■ **QUESTIONS**:
a) In the passage below, reproduce the part starting with "Anyway, I just" and going on through "sharing our faith.".
b) Answer these from the passage below:
(i) What does the writer say they are?
(ii) What were Marvel's first films, according to the passage?
(iii) Who was willing to take the risk of financing Marvel?

■ **TEXT PASSAGE**:

Anyway, I just want to say I’m here with you, too. I’m a priest and in some ways that means I’m potentially part of the problem. (It is a real dance between the raindrops sometimes, wanting to be a disciple who expresses God’s loving mercy, and not being coopted into perpetuating structures of abuse.)
But I hope maybe together we are like one of those little medieval communities gathered around a candle; sometimes we talk about God and sometimes we talk about Marvel super hero movies, but we’re here on the road together, sharing our faith.

++ LINKS ++
Pop culture people, you still with us? Thanks for waiting up. A couple thoughts and links for you.

First of all, I don’t know if you saw this story about how much the success of the Marvel movie franchise is tied to the world financial crisis, but it’s such an interesting piece. I had no idea, for instance, that Marvel’s financing for its first films, Iron Man and The Incredible Hulk, was so incredibly well-timed. The company, which had been through bankruptcy a couple years earlier and had pawned off to FOX and Sony what seemed like its biggest properties – the X-Men, Spider-Man -- was a terrible bet when they went looking for money in the early 2000s. But we were still in the casino era of bet on everything, money gonna rain, and so someone (Merrill Lynch, if you can believe it) was willing to take the risk.

■ **EXTRACTED DATA**:
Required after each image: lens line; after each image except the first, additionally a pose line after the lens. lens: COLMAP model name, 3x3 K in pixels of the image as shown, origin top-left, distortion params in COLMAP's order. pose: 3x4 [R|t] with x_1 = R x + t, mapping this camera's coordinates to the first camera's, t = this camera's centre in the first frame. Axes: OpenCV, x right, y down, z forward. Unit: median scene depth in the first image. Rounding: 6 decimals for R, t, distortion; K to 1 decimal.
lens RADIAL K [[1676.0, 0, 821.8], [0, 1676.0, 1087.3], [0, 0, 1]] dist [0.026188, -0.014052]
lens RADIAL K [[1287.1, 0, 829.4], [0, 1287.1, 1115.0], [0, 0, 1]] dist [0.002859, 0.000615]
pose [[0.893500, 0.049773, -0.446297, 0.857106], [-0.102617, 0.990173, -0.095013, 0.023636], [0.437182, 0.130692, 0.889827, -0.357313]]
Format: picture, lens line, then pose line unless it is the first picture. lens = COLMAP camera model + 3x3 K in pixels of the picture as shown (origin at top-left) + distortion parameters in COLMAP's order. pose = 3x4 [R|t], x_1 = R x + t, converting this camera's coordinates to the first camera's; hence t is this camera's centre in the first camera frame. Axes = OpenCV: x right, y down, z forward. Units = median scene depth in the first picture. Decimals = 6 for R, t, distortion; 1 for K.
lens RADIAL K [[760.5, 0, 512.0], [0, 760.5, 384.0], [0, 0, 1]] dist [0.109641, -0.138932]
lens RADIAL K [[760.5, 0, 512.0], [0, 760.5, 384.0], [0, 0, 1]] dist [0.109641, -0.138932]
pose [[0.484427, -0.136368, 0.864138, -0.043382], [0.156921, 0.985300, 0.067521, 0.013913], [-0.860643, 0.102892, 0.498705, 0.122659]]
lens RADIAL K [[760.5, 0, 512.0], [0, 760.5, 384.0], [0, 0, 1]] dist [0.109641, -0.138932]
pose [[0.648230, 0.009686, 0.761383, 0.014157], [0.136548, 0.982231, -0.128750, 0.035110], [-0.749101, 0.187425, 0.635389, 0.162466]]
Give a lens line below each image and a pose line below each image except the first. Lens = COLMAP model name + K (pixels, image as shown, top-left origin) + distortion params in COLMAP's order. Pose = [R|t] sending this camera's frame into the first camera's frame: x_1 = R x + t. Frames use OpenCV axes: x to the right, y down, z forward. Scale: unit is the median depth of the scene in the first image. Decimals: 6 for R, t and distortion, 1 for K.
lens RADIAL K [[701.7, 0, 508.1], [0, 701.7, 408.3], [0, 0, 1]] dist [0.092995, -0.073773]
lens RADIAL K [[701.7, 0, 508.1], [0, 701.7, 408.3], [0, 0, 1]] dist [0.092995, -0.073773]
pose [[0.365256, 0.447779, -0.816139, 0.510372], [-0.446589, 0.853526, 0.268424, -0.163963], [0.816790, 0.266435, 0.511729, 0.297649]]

■ **ANSWERS PER TASK**:
a)
Anyway, I just want to say I’m here with you, too. I’m a priest and in some ways that means I’m potentially part of the problem. (It is a real dance between the raindrops sometimes, wanting to be a disciple who expresses God’s loving mercy, and not being coopted into perpetuating structures of abuse.)
But I hope maybe together we are like one of those little medieval communities gathered around a candle; sometimes we talk about God and sometimes we talk about Marvel super hero movies, but we’re here on the road together, sharing our faith.

b)
(i) A priest.
(ii) Iron Man and The Incredible Hulk.
(iii) Merrill Lynch.